New data reveals that following decades of declining avoidable blindness, these statistics are expected to increase “dramatically” between 2015 and 2050.
Published in The Lancet Global Health, the paper from the Vision Loss Expert Group (VLEG) identifies the leading causes of blindness and moderate and severe vision impairment (MSVI) in 2015.
Co-authored by Anglia Ruskin University’s Professor Rupert Bourne and Imperial College London’s Dr Seth Flaxman, the study reports that of the 253 million people worldwide who are currently blind or have MSVI, 123.8 million because of uncorrected refractive error, and 65.2 million due to cataract.
Focusing on Europe, the paper reports that in Western Europe in 2015, uncorrected refractive errors accounted for 49% of MSVI cases and 15% of blindness. Furthermore, cataract accounted for 15.5% and 21% respectively.
Analysing data from 1990 to 2015, VLEG shows that during this period, 90 million people globally were treated or prevented from becoming blind or visually impaired.
However, with an increasingly ageing population, and with the prevalence of myopia and diabetes of the rise, authors predict a new era of blindness and vision impairment “where existing efforts are at serious risk of being overwhelmed, potentially leading to a threefold increase in blindness by 2050.”
Making vision count
With this new data, the Atlas predicts a 5.6% increase in the prevalence of avoidable vision impairment.
Co-ordinating the 100 ophthalmic epidemiologists involved in the VLEG, Professor Bourne said: “Our study shows that in 2015, cataract and uncorrected refractive error accounted for 77% of the MSVI burden and 55% of blindness worldwide. Even in high income areas, preventable issues make up the majority of cases.”

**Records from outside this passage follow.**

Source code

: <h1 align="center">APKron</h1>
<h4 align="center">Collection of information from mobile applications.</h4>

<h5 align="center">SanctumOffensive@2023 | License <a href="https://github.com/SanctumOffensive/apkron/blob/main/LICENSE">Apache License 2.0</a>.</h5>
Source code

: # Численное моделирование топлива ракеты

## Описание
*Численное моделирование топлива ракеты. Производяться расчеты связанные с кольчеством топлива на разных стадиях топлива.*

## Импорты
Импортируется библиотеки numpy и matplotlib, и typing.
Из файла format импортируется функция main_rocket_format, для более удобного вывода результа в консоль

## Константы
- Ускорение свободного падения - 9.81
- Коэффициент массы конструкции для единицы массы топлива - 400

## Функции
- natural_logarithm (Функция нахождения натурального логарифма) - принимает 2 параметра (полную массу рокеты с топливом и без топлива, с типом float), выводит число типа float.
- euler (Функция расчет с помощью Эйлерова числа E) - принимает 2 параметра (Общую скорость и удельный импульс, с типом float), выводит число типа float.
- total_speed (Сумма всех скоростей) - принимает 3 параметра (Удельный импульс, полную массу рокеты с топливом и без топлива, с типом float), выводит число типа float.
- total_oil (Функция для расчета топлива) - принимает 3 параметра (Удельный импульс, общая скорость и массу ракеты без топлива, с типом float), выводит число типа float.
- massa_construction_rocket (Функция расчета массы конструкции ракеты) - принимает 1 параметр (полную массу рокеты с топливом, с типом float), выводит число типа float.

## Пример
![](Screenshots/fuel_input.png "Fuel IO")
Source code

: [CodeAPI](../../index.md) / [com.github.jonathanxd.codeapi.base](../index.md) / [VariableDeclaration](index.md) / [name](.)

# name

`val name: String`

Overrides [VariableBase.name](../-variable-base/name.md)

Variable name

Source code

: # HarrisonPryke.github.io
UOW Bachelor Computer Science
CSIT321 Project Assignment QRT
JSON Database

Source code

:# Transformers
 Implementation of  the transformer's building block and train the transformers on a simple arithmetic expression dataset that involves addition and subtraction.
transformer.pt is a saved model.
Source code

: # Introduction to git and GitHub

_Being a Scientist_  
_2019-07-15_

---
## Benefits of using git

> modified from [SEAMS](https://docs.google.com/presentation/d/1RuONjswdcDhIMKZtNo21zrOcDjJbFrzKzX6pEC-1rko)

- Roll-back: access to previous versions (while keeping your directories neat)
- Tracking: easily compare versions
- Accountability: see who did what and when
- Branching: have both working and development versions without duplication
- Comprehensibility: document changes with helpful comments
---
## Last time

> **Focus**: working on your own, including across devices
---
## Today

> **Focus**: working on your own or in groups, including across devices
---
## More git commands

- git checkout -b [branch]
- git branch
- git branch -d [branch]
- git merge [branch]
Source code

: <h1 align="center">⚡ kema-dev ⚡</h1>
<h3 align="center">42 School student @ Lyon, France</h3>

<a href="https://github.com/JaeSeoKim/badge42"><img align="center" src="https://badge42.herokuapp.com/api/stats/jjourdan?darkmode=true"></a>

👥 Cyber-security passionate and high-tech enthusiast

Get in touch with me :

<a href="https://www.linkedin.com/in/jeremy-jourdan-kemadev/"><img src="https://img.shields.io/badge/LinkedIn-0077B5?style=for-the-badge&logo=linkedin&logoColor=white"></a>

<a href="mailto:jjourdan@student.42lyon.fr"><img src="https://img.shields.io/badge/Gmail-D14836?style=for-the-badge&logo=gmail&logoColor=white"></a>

“Urgent action is called for to address this and provide adequate eye care services across the world,” he emphasised.
CEO of the IAPB, Peter Ackland, added: “The disturbing increase in numbers of people with vision loss worldwide show that our efforts at preventing vision loss are being eroded by an increasing and ageing global population. We believe the IAPB Vision Atlas will be an effective tool in understanding these trends and advocating for an increased commitment to eye health. The Atlas will help make vision count.”